There Goes the Rule of Law

by Bill Moyers Monday, Apr. 06, 2020 at 6:54 AM
marc1seed@yahoo.com

Trump weaponized and disfigured the rule of law by making the Dept of Justice go after his political opponents and pardoned white collar criminals to show white collar crime does not exist at all. The constitutional state is being replaced by the security state.

https://billmoyers.com/story/there-goes-the-rule-of-law/

The most chilling [thing] that we are seeing now is certainly the use of his own Justice Department to go after anybody who's been disloyal. And also, as we just mentioned, using the Justice Department to exculpate, whether it's through a lighter sentence for Roger Stone, or using his pardon power to pardon people like Joe Arpaio right at the very beginning.

Arpaio Pardon May Be Opening Act of a Constitutional Crisis

Trump: I stand by my pardon of Sheriff Joe and I think the people of Arizona who really know him best would agree with me.

Bill Moyers: Arizona Sheriff Joe Arpaio who took a hard-line against immigrants.

Dahlia Lithwick: Who had people in camps dying on his watch, who had this hard-line, anti-immigrant worldview that was so brutal — that there was no question that what he was accused of doing, he had done. And I think that time and time and time again, we're seeing Donald Trump use the pardon power to say, "There's really no such thing as white collar crime. There's no such thing as being too hard on illegal immigrants. There's no such thing as being — whatever it is that he himself — sometimes — engages in."

And I think that, in addition to really kind of rejiggering the entire Justice Department so that it seems as though it answers to him personally, I mean, that's always been his worldview. He wanted an attorney general and he complained about Jeff Sessions, that Jeff Sessions wasn't loyal, and he wanted Jim Comey to be loyal. Even Don McGahn, his White House counsel, who ended up leaving, was not sufficiently loyal.

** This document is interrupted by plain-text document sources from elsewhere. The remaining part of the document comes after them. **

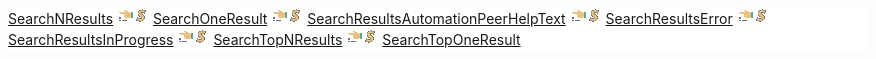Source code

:<td><a href="resources-searchnresults-property-microsoft-lync-controls-properties_1.md">SearchNResults</a></td>
<td></td>
</tr>
<tr class="even">
<td><img src="images/JJ275421.pubproperty(Office.15).gif" title="Public property" alt="Public property" /><img src="images/Hh365030.static(Office.15).gif" title="Static member" alt="Static member" /></td>
<td><a href="resources-searchoneresult-property-microsoft-lync-controls-properties_1.md">SearchOneResult</a></td>
<td></td>
</tr>
<tr class="odd">
<td><img src="images/JJ275421.pubproperty(Office.15).gif" title="Public property" alt="Public property" /><img src="images/Hh365030.static(Office.15).gif" title="Static member" alt="Static member" /></td>
<td><a href="resources-searchresultsautomationpeerhelptext-property-microsoft-lync-controls-properties_1.md">SearchResultsAutomationPeerHelpText</a></td>
<td></td>
</tr>
<tr class="even">
<td><img src="images/JJ275421.pubproperty(Office.15).gif" title="Public property" alt="Public property" /><img src="images/Hh365030.static(Office.15).gif" title="Static member" alt="Static member" /></td>
<td><a href="resources-searchresultserror-property-microsoft-lync-controls-properties_1.md">SearchResultsError</a></td>
<td></td>
</tr>
<tr class="odd">
<td><img src="images/JJ275421.pubproperty(Office.15).gif" title="Public property" alt="Public property" /><img src="images/Hh365030.static(Office.15).gif" title="Static member" alt="Static member" /></td>
<td><a href="resources-searchresultsinprogress-property-microsoft-lync-controls-properties_1.md">SearchResultsInProgress</a></td>
<td></td>
</tr>
<tr class="even">
<td><img src="images/JJ275421.pubproperty(Office.15).gif" title="Public property" alt="Public property" /><img src="images/Hh365030.static(Office.15).gif" title="Static member" alt="Static member" /></td>
<td><a href="resources-searchtopnresults-property-microsoft-lync-controls-properties_1.md">SearchTopNResults</a></td>
<td></td>
</tr>
<tr class="odd">
<td><img src="images/JJ275421.pubproperty(Office.15).gif" title="Public property" alt="Public property" /><img src="images/Hh365030.static(Office.15).gif" title="Static member" alt="Static member" /></td>
<td><a href="resources-searchtoponeresult-property-microsoft-lync-controls-properties_1.md">SearchTopOneResult</a></td>
<td></td>
</tr>
<tr class="even">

And I think he's really got a notion that he's like a Nero character — an emperor — and that the law works for him and responds to him. And in so many different configurations, we've seen him rescinding DACA by tweet. Making decisions about the dreamers thousands and thousands of dreamers on a whim. Making decisions about "don't ask, don't tell" on a whim.

I guess the paradox is not just that [Trump] has weaponized the rule of law, but that the rule of law has rushed to meet him — and to bolster his notions that he is above the law.

And then we have the entire apparatus of government scurrying to effectuate that, to make it happen for him. But I guess the paradox is not just that he's weaponized the rule of law, but that the rule of law has rushed to meet him, and to bolster his notions that he is above the law...

Dahlia Lithwick: We're learning there are many fundamental flaws in the system of capitalism that we have tethered ourselves to. But one of the flaws is that, for a very, very long time, rich men — whether it was Harvey Weinstein or Donald Trump — very, very rich men were able to surround their selves with armies of loyal attorneys who would do whatever they were asked to do. And that's exactly how he's trying to use his Justice Department today...

What you're seeing is, on the one hand, gutting of unions which this Court has been involved in. Giving huge rights to corporations, whether it's Citizens United or Hobby Lobby. This slow progression of doing away with workers' rights and protections for the little guy, protections in all sorts of contexts.

And, at the same time, as you say, the cherry on top is doing away with agency regulations that regulates big businesses. And these big business cases, whether they're affording huge new rights to businesses, or big wins to businesses that are trying to fight back any attempt to cabin corporate power and union power.

The Clean Air Act, the Clean Water Act, the CFPB — any of these agencies — can be just tossed away at the whim of the Court. Those two things together are a huge, huge boon for business, and they are massively costly, not just for workers, but for the environment, and for women's rights, and for the rights of the elderly. So many entities that are not afforded protections when the Court is only looking out for corporations.